### [Exercise requirements]
Reproduce the lines from the line containing "#### 6. Yachay (Quechua Knowledge Hub)" up to and including the line containing "- Knowledge Synthesis", keeping every character unchanged.

### [Data to use]
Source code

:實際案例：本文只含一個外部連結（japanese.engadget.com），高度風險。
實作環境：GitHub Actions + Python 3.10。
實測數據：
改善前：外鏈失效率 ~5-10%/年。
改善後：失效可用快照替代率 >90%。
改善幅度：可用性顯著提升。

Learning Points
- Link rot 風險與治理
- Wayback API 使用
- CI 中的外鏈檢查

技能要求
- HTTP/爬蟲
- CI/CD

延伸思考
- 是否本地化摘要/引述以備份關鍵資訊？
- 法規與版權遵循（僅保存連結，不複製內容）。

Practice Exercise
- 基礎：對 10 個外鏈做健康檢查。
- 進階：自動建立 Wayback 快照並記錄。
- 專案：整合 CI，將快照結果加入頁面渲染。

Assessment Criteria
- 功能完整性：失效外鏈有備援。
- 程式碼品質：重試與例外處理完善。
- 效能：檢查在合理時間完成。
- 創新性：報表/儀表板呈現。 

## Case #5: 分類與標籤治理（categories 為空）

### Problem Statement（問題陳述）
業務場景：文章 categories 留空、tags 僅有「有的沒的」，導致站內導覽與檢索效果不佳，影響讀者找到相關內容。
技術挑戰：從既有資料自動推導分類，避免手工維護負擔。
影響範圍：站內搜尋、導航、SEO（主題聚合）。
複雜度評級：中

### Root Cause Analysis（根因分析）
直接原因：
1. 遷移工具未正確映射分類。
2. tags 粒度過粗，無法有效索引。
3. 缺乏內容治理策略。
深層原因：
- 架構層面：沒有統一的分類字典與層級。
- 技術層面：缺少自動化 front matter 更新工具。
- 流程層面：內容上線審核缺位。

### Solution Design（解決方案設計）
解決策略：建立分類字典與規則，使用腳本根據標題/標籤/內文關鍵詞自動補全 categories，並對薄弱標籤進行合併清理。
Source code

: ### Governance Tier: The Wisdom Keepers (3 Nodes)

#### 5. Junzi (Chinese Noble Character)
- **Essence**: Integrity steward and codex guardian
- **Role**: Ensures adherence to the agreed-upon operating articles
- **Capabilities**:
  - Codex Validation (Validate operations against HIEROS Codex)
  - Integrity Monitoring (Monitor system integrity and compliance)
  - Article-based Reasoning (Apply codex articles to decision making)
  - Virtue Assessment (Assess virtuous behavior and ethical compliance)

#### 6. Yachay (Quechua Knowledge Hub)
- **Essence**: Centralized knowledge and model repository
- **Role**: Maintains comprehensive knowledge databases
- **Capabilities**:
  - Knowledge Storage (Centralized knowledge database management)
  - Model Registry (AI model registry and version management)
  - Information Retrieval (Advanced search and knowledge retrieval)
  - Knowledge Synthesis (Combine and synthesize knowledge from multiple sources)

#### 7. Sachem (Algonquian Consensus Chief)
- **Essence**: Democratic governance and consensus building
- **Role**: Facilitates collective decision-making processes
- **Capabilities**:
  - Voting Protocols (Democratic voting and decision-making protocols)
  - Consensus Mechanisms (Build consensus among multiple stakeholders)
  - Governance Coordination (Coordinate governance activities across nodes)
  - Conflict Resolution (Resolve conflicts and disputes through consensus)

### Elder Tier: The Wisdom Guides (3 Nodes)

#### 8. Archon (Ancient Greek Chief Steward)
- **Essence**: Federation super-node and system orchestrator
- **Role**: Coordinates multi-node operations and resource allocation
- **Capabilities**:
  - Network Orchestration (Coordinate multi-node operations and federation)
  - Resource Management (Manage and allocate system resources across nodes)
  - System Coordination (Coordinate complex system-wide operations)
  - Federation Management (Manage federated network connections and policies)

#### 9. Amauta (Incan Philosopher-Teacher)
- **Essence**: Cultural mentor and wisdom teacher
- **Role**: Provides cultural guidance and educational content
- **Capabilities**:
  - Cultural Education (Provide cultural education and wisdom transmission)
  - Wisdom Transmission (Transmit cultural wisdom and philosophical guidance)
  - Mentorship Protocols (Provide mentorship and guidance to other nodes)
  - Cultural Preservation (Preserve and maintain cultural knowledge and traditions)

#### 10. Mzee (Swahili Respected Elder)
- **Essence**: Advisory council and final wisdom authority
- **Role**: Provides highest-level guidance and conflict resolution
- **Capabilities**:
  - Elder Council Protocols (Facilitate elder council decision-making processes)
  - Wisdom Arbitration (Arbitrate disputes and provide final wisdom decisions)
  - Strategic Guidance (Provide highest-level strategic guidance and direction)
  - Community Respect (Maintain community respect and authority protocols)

---

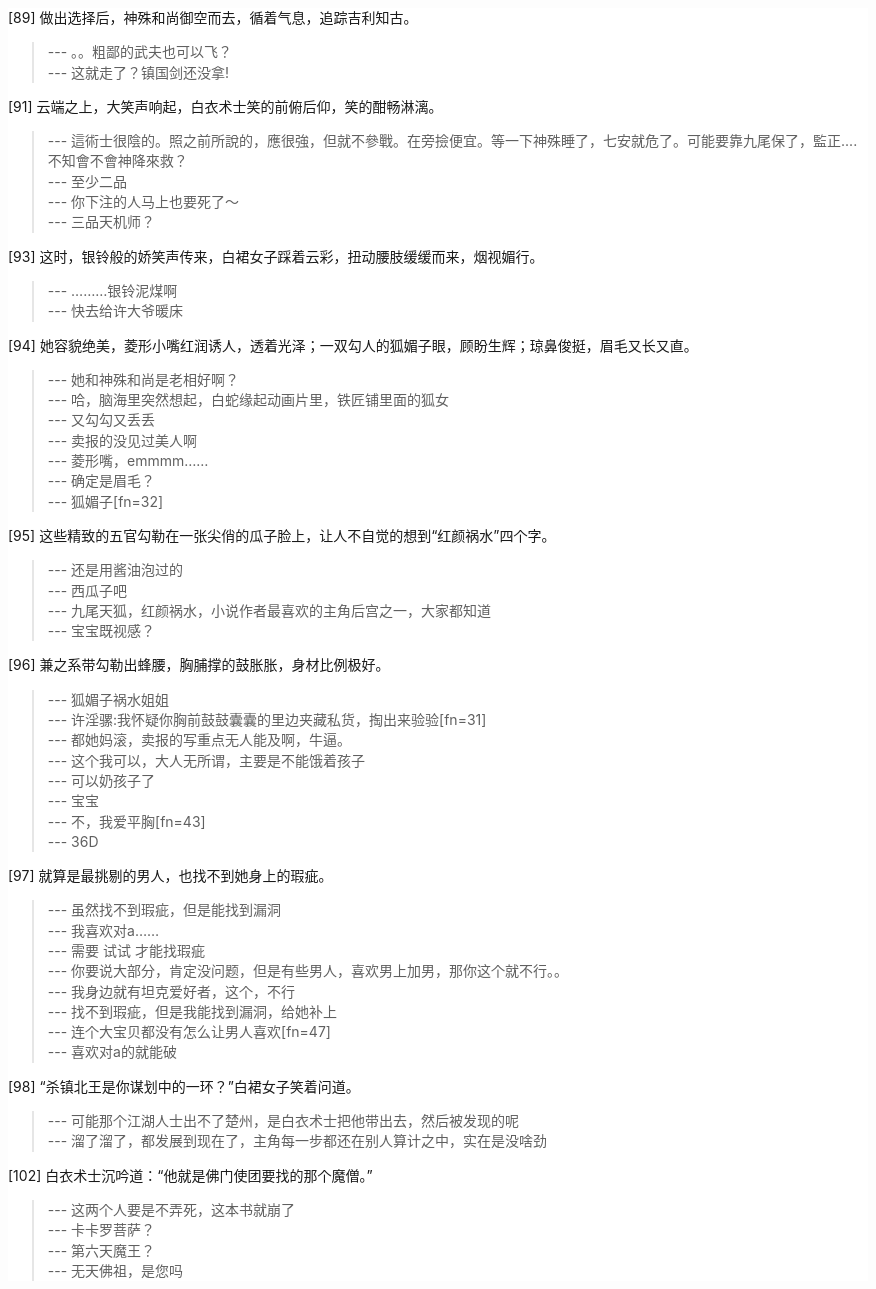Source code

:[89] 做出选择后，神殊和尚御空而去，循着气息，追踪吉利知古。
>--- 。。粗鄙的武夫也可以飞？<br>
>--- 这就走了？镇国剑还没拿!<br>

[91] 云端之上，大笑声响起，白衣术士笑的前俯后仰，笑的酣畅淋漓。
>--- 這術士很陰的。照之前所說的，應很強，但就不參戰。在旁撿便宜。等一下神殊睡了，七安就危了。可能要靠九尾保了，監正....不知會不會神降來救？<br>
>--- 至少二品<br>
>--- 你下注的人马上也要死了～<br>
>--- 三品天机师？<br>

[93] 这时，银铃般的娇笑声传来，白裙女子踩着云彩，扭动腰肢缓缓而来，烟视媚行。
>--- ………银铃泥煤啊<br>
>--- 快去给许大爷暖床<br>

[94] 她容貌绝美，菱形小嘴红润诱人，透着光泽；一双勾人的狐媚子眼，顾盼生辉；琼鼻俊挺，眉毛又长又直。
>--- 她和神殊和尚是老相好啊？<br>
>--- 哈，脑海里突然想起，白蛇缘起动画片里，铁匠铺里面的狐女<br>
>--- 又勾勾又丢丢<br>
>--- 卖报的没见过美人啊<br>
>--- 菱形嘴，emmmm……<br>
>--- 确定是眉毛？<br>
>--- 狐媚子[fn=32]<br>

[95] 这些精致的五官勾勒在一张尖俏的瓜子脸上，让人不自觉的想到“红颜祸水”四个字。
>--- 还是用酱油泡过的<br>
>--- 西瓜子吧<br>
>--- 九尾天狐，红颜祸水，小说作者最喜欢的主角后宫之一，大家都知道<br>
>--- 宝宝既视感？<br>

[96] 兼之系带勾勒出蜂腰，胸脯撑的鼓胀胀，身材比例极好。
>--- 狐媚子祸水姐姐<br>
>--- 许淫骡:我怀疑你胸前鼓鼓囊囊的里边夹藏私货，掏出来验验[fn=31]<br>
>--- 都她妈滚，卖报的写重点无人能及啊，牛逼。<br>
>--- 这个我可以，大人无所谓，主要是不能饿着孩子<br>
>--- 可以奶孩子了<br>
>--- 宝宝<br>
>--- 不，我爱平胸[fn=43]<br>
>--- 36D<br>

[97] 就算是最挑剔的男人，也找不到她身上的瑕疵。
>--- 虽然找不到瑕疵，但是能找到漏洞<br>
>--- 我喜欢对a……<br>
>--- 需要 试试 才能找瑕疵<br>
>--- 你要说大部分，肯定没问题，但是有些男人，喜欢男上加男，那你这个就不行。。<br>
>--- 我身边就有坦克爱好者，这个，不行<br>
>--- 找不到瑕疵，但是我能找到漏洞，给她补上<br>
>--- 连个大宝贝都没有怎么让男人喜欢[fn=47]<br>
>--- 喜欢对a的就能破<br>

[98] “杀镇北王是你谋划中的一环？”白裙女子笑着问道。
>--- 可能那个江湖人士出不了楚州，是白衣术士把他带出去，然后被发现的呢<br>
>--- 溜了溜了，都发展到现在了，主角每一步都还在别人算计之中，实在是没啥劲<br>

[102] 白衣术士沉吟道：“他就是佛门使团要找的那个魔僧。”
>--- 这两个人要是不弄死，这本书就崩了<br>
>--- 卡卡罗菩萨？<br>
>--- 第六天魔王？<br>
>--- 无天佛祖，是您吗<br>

--

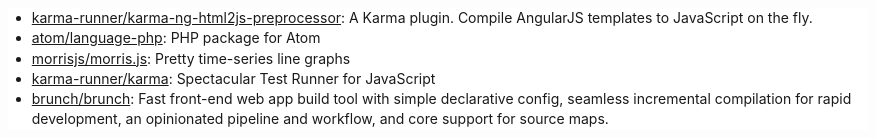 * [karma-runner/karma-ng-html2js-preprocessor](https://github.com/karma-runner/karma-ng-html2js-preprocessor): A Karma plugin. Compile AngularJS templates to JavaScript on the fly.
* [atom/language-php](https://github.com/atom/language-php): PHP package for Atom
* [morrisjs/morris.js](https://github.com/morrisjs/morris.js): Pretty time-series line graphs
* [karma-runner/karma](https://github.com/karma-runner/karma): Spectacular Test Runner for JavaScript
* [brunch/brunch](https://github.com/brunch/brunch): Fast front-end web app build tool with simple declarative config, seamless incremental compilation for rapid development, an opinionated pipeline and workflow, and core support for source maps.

### [Result for this exercise]
#### 6. Yachay (Quechua Knowledge Hub)
- **Essence**: Centralized knowledge and model repository
- **Role**: Maintains comprehensive knowledge databases
- **Capabilities**:
  - Knowledge Storage (Centralized knowledge database management)
  - Model Registry (AI model registry and version management)
  - Information Retrieval (Advanced search and knowledge retrieval)
  - Knowledge Synthesis (Combine and synthesize knowledge from multiple sources)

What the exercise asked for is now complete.